Research

Publications

Best vs. All: Equity and Accuracy of Standardized Test Score Reporting (with Sampath Kannan, Aaron Roth, and Rakesh Vohra

FAccT'22: 2022 ACM Conference on Fairness, Accountability, and Transparency,  574–586 

This paper emphasizes a source of unfairness that arises from the fact that some — but not all — applicants have the resources to take standardized tests multiple times. We find that, compared to super-scoring, requiring that all scores be reported results in superior equilibrium outcomes in admission accuracy and in equity across populations. This is the case even though the more highly resourced students can at their option either report a more accurate signal of their type, or pool with the lower resourced population under this policy. The study represents an unusual situation where the goals of accuracy and equity are in alignment.

Working Papers

I propose a model of expectation management to study how an interactive environment breeds and perpetuates a certain type of misperception. This paper provides a novel approach to incentivize effort (perception manipulation), complementary to the usual monetary or informational incentives studied in principal-agent theory. It endogenizes model misspecification in the literature of misspecified learning in a principal-agent framework and can be applied to a wide range of interactions such as mentor-mentee, parent-child, self-manipulation, and emotional abuse in professional or intimate relationships.

2. Procrastination and Commitment [2nd Job Market Paper]

I propose a tractable model of procrastination. I show that behavioral frictions (i.e., present bias and naivete) and task frictions (i.e., a heavy workload or a close deadline) reinforce each other in affecting the agent’s welfare. Furthermore, for a present-biased agent, although full commitment can strictly enhance welfare, limited commitment in the sense that the agent cannot always commit her actions when she gets to make a move — is nevertheless harmful.

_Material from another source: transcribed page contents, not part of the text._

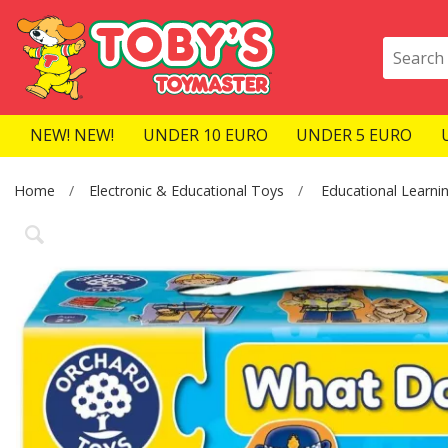
NEW! NEW!
UNDER 10 EURO
UNDER 5 EURO
Home
Electronic & Educational Toys
Educational Learni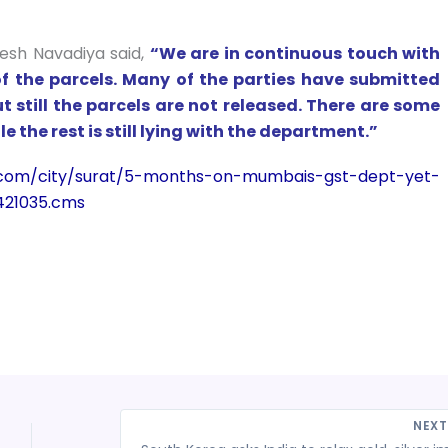
nesh Navadiya said,
“We are in continuous touch with
of the parcels. Many of the parties have submitted
 still the parcels are not released. There are some
e the rest is still lying with the department.”
mes.com/city/surat/5-months-on-mumbais-gst-dept-yet-
421035.cms
NEX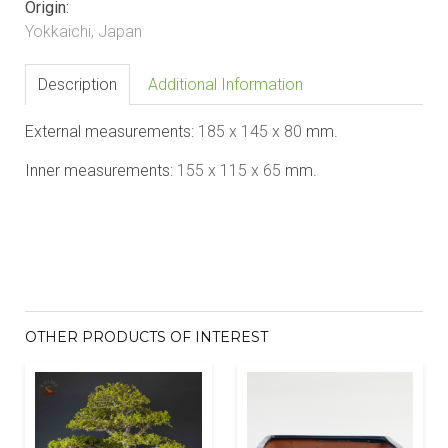
Origin:
Yokkaichi, Japan
Description
Additional Information
External measurements:
185 x 145 x 80
mm.
Inner measurements:
155 x 115 x 65
mm.
OTHER PRODUCTS OF INTEREST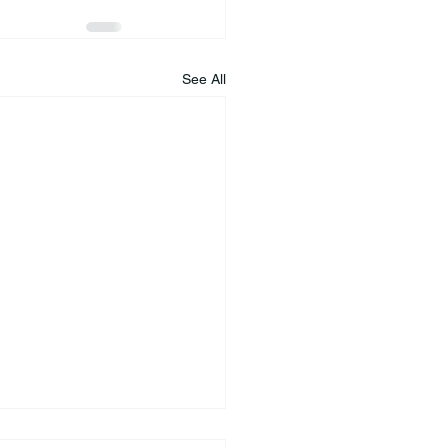
See All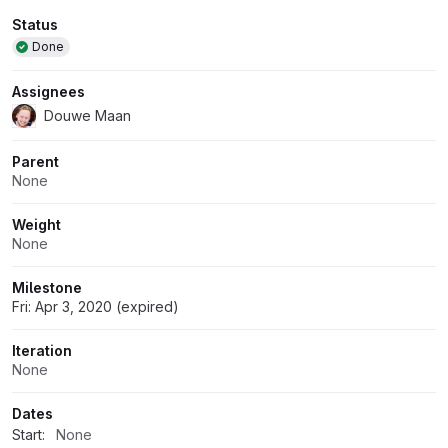
Attributes
Status
Done
Assignees
Douwe Maan
Parent
None
Weight
None
Milestone
Fri: Apr 3, 2020 (expired)
Iteration
None
Dates
Start:
None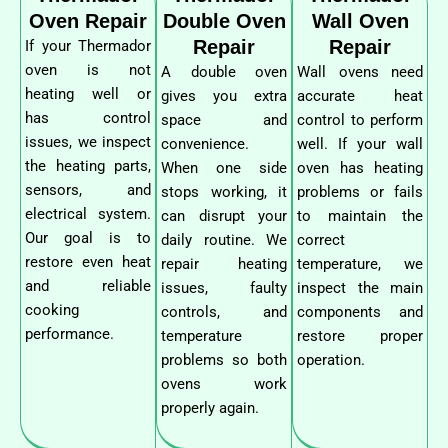
Oven Repair
Double Oven
Wall Oven
Repair
Repair
If your Thermador
oven is not
A double oven
Wall ovens need
heating well or
gives you extra
accurate heat
has control
space and
control to perform
issues, we inspect
convenience.
well. If your wall
the heating parts,
When one side
oven has heating
sensors, and
stops working, it
problems or fails
electrical system.
can disrupt your
to maintain the
Our goal is to
daily routine. We
correct
restore even heat
repair heating
temperature, we
and reliable
issues, faulty
inspect the main
cooking
controls, and
components and
performance.
temperature
restore proper
problems so both
operation.
ovens work
properly again.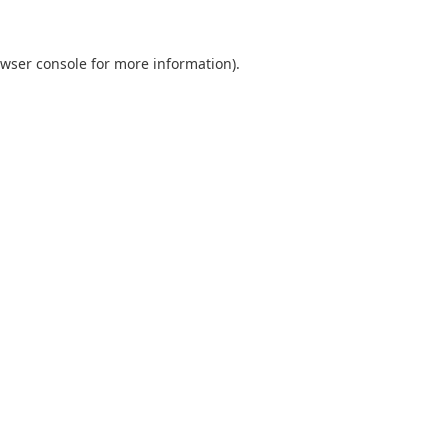
wser console
for more information).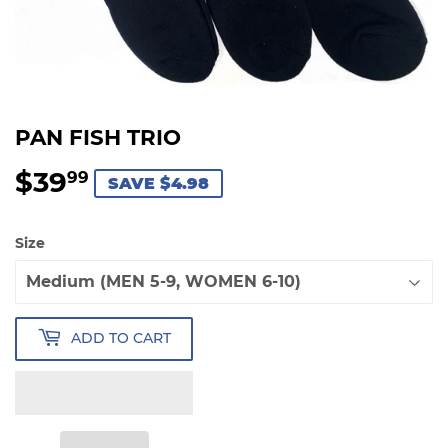
PAN FISH TRIO
$39
$39.99
99
SAVE $4.98
Size
ADD TO CART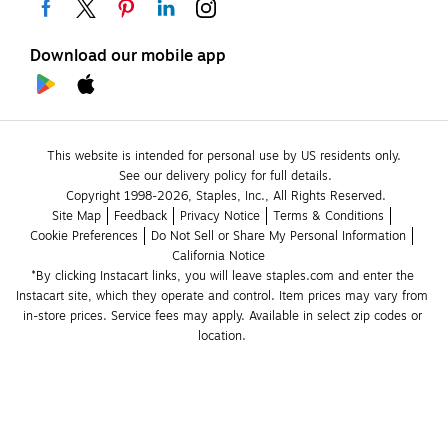
Download our mobile app
This website is intended for personal use by US residents only.
See our delivery policy for full details.
Copyright 1998-2026, Staples, Inc., All Rights Reserved.
Site Map
Feedback
Privacy Notice
Terms & Conditions
Cookie Preferences
Do Not Sell or Share My Personal Information
California Notice
*By clicking Instacart links, you will leave staples.com and enter the 
Instacart site, which they operate and control. Item prices may vary from 
in-store prices. Service fees may apply. Available in select zip codes or 
location. 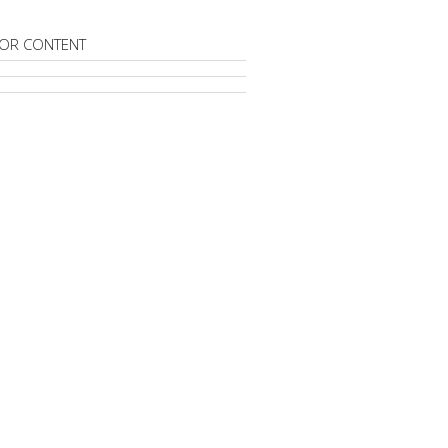
OR CONTENT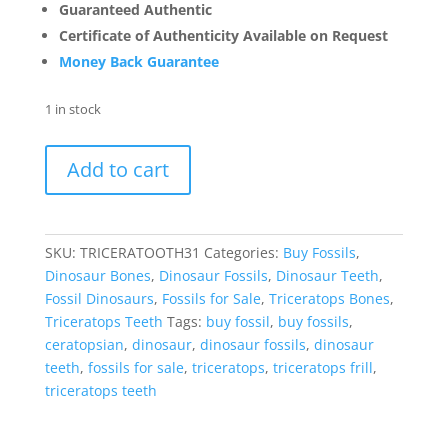
Guaranteed Authentic
Certificate of Authenticity Available on Request
Money Back Guarantee
1 in stock
Triceratops
Add to cart
Tooth
-
Cretaceous
Partially
SKU:
TRICERATOOTH31
Categories:
Buy Fossils
,
Rooted
Dinosaur Bones
,
Dinosaur Fossils
,
Dinosaur Teeth
,
Dino
Fossil Dinosaurs
,
Fossils for Sale
,
Triceratops Bones
,
Tooth
Triceratops Teeth
Tags:
buy fossil
,
buy fossils
,
#31
ceratopsian
,
dinosaur
,
dinosaur fossils
,
dinosaur
quantity
teeth
,
fossils for sale
,
triceratops
,
triceratops frill
,
triceratops teeth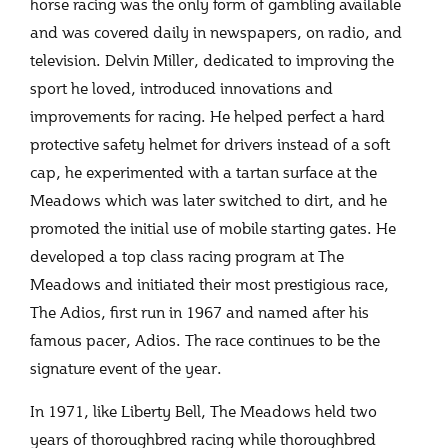
horse racing was the only form of gambling available
and was covered daily in newspapers, on radio, and
television. Delvin Miller, dedicated to improving the
sport he loved, introduced innovations and
improvements for racing. He helped perfect a hard
protective safety helmet for drivers instead of a soft
cap, he experimented with a tartan surface at the
Meadows which was later switched to dirt, and he
promoted the initial use of mobile starting gates. He
developed a top class racing program at The
Meadows and initiated their most prestigious race,
The Adios, first run in 1967 and named after his
famous pacer, Adios. The race continues to be the
signature event of the year.
In 1971, like Liberty Bell, The Meadows held two
years of thoroughbred racing while thoroughbred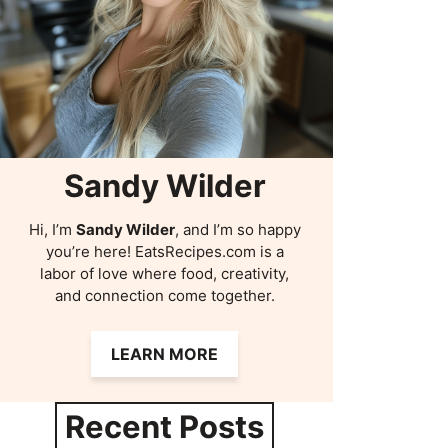
Sandy Wilder
Hi, I’m
Sandy Wilder
, and I’m so happy
you’re here! EatsRecipes.com is a
labor of love where food, creativity,
and connection come together.
LEARN MORE
Recent Posts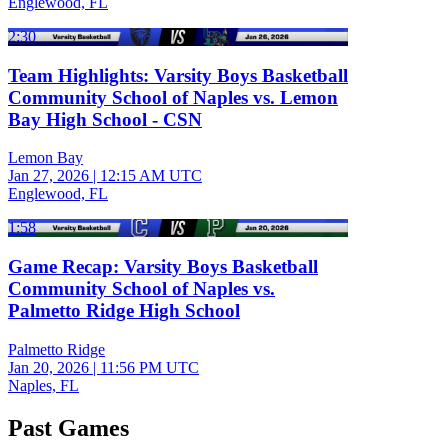
Englewood, FL
2:30
Team Highlights: Varsity Boys Basketball
Community School of Naples vs. Lemon
Bay High School - CSN
Lemon Bay
Jan 27, 2026
|
12:15 AM UTC
Englewood, FL
1:58
Game Recap: Varsity Boys Basketball
Community School of Naples vs.
Palmetto Ridge High School
Palmetto Ridge
Jan 20, 2026
|
11:56 PM UTC
Naples, FL
Past Games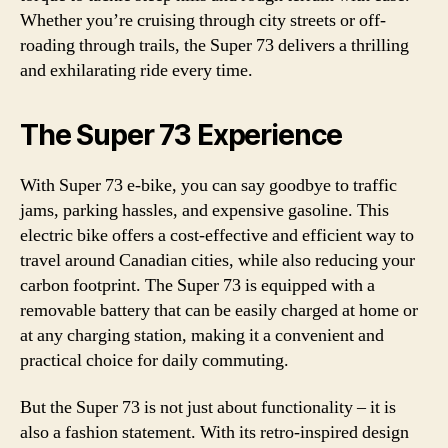
Whether you’re cruising through city streets or off-
roading through trails, the Super 73 delivers a thrilling
and exhilarating ride every time.
The Super 73 Experience
With Super 73 e-bike, you can say goodbye to traffic
jams, parking hassles, and expensive gasoline. This
electric bike offers a cost-effective and efficient way to
travel around Canadian cities, while also reducing your
carbon footprint. The Super 73 is equipped with a
removable battery that can be easily charged at home or
at any charging station, making it a convenient and
practical choice for daily commuting.
But the Super 73 is not just about functionality – it is
also a fashion statement. With its retro-inspired design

3. Signaling Design (with Matteo Camboni, Mallesh M. Pai, and Rakesh Vohra; draft coming soon!)

We revisit the classic Spence's job-market signaling model and endogenize the signaling options available to job candidates by studying choices of profit-seeking signaling intermediaries.  Intermediaries simultaneously choose a signaling policy, comprising a fee and a signal structure. We find that competition among signaling intermediaries leads to (1) a shift in the social surplus from intermediaries to employees; and (2) efficiency loss induced by a higher effort to separate abilities. Our findings temper the prevailing argument that competition should be promoted to enhance social efficiency.

4. Multilateral War of Attrition with Majority Rule (with Hülya Eraslan and Kirill S. Evdokimov)

In multilateral bargaining with majority rule, a reputation for being stubborn can harm the player's chances of being included in the first place. In this paper, we study a three-player concession game in which only two players, including a veto player (the chair), are needed to reach an agreement on how to split a unit of surplus. In contrast to the bilateral case, delay equilibria are less likely to occur; however, conditional on delay, the chair may be worse off when bargaining with two players instead of only one player.

Work in Progress

How does present bias affect households' refinancing decisions? We first characterize the closed-form solution of the optimal refinancing threshold for present-biased households, and then use the data of U.S. mortgage refinance choices and matched household demographics to explain refinancing inaction that was not captured well in classic models.

A principal needs to delegate information collection to agents, and agents differ in their privately known ability of information acquisition. What is the optimal approval mechanism for the principal to make the right decision? Is it better to let the principal specify the information collection regime (e.g., when to report)  or allow the agent, who has the information advantage, to have the discretion?

How to incorporate the notion of Zero-Knowledge Proof (ZKP) in cryptography into economics? Loosely speaking, ZKP requires the interactions between a prover and a verifier that yield no extra information other than the validation of the claim. It guarantees data privacy and information safety in a decentralized economic system, especially with the technology of blockchain.